**TASK TO COMPLETE:** Please reproduce verbatim the lines below, from the first through the one with "Like all data".

Plain-text document sources
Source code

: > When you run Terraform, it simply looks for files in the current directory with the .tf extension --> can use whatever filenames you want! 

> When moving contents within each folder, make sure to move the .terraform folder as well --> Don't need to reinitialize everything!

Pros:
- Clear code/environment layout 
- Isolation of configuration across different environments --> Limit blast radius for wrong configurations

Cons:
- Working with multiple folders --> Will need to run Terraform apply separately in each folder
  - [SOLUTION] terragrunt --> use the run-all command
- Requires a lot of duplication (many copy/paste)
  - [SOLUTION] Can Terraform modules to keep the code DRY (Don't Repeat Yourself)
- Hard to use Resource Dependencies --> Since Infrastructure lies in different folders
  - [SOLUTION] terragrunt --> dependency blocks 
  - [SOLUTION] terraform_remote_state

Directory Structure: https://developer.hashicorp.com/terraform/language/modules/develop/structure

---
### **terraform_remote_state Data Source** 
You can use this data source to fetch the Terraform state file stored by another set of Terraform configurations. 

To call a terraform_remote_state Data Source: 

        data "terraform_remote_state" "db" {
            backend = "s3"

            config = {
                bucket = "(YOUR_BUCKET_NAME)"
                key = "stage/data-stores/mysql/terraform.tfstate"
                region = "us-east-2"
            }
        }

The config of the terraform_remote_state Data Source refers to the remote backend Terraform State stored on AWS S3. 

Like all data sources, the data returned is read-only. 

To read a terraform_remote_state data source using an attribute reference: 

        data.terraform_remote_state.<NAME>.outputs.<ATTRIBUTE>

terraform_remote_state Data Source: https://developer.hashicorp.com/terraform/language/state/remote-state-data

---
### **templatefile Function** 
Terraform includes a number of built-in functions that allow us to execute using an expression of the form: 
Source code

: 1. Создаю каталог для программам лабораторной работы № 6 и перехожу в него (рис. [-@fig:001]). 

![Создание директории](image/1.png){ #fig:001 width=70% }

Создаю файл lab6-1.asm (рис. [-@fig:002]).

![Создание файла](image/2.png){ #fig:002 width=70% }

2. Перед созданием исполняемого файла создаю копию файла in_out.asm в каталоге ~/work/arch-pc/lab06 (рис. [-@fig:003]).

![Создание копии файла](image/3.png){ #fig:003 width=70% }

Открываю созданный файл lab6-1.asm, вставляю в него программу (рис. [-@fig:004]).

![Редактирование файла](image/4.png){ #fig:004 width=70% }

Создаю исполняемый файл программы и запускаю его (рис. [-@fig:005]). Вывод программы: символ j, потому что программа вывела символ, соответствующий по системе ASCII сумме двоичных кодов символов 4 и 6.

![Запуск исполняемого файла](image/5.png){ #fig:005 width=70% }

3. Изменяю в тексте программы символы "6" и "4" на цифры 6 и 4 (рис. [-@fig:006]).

**WRITTEN SOLUTION:**
Source code

: > When you run Terraform, it simply looks for files in the current directory with the .tf extension --> can use whatever filenames you want! 

> When moving contents within each folder, make sure to move the .terraform folder as well --> Don't need to reinitialize everything!

Pros:
- Clear code/environment layout 
- Isolation of configuration across different environments --> Limit blast radius for wrong configurations

Cons:
- Working with multiple folders --> Will need to run Terraform apply separately in each folder
  - [SOLUTION] terragrunt --> use the run-all command
- Requires a lot of duplication (many copy/paste)
  - [SOLUTION] Can Terraform modules to keep the code DRY (Don't Repeat Yourself)
- Hard to use Resource Dependencies --> Since Infrastructure lies in different folders
  - [SOLUTION] terragrunt --> dependency blocks 
  - [SOLUTION] terraform_remote_state

Directory Structure: https://developer.hashicorp.com/terraform/language/modules/develop/structure

---
### **terraform_remote_state Data Source** 
You can use this data source to fetch the Terraform state file stored by another set of Terraform configurations. 

To call a terraform_remote_state Data Source: 

        data "terraform_remote_state" "db" {
            backend = "s3"

            config = {
                bucket = "(YOUR_BUCKET_NAME)"
                key = "stage/data-stores/mysql/terraform.tfstate"
                region = "us-east-2"
            }
        }

The config of the terraform_remote_state Data Source refers to the remote backend Terraform State stored on AWS S3. 

Like all data sources, the data returned is read-only. 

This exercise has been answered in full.